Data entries
begin
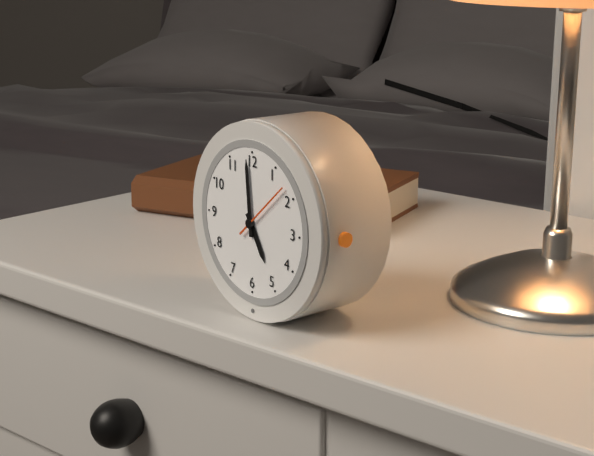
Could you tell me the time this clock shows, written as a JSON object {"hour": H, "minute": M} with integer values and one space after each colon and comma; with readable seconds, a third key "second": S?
{"hour": 4, "minute": 59, "second": 8}
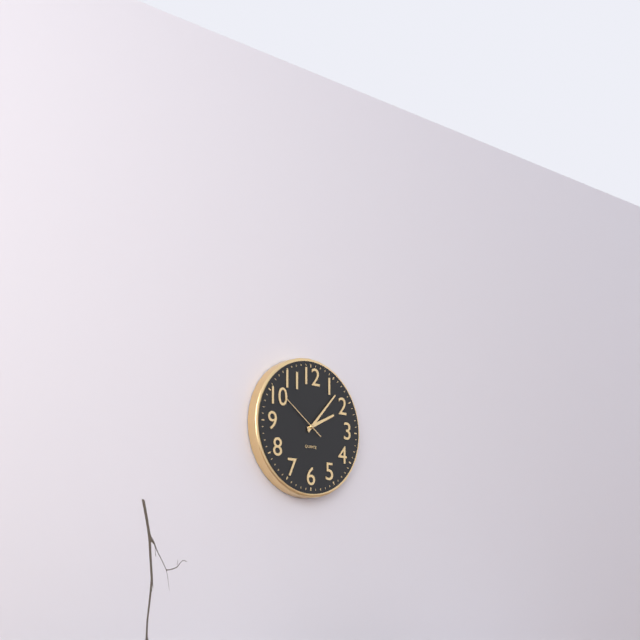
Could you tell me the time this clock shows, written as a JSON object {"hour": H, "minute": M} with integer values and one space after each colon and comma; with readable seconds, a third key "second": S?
{"hour": 2, "minute": 7}
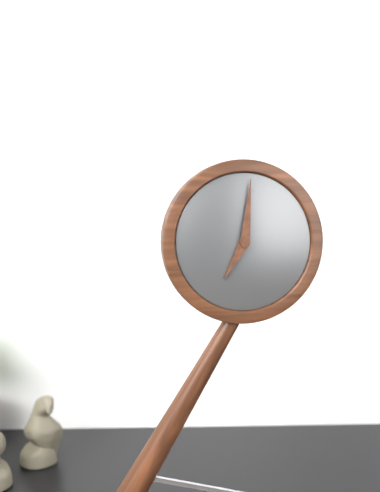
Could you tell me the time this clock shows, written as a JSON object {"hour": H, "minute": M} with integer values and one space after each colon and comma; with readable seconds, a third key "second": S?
{"hour": 7, "minute": 1}
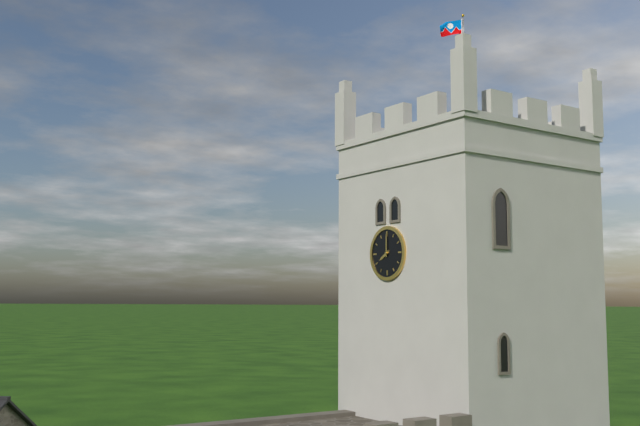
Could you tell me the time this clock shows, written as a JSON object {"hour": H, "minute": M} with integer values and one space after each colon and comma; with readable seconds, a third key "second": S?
{"hour": 8, "minute": 0}
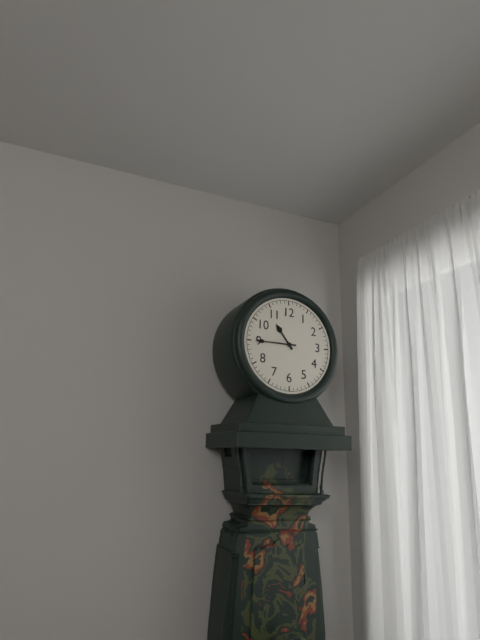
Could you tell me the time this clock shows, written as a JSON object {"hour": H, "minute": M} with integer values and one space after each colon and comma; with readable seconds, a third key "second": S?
{"hour": 10, "minute": 45}
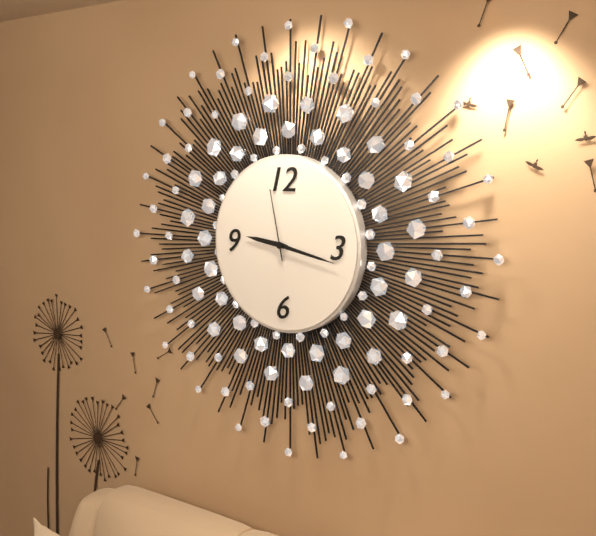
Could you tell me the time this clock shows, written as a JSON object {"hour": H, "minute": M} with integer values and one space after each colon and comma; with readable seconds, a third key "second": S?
{"hour": 9, "minute": 17, "second": 58}
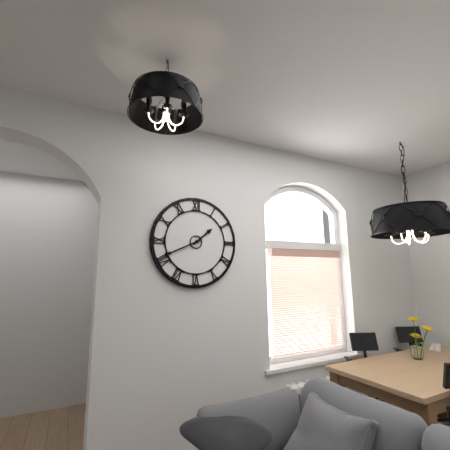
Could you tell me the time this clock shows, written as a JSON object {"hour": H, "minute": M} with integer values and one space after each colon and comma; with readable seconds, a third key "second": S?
{"hour": 1, "minute": 41}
end
- What to work on
Could you update all of the lines above by swapping "clock" for "watch" wherever it occurs and changing nothing else? Leave the pictures out of your answer.

- Solution to the exercise
Could you tell me the time this watch shows, written as a JSON object {"hour": H, "minute": M} with integer values and one space after each colon and comma; with readable seconds, a third key "second": S?
{"hour": 4, "minute": 59, "second": 8}
Could you tell me the time this watch shows, written as a JSON object {"hour": H, "minute": M} with integer values and one space after each colon and comma; with readable seconds, a third key "second": S?
{"hour": 2, "minute": 7}
Could you tell me the time this watch shows, written as a JSON object {"hour": H, "minute": M} with integer values and one space after each colon and comma; with readable seconds, a third key "second": S?
{"hour": 7, "minute": 1}
Could you tell me the time this watch shows, written as a JSON object {"hour": H, "minute": M} with integer values and one space after each colon and comma; with readable seconds, a third key "second": S?
{"hour": 8, "minute": 0}
Could you tell me the time this watch shows, written as a JSON object {"hour": H, "minute": M} with integer values and one space after each colon and comma; with readable seconds, a third key "second": S?
{"hour": 10, "minute": 45}
Could you tell me the time this watch shows, written as a JSON object {"hour": H, "minute": M} with integer values and one space after each colon and comma; with readable seconds, a third key "second": S?
{"hour": 9, "minute": 17, "second": 58}
Could you tell me the time this watch shows, written as a JSON object {"hour": H, "minute": M} with integer values and one space after each colon and comma; with readable seconds, a third key "second": S?
{"hour": 1, "minute": 41}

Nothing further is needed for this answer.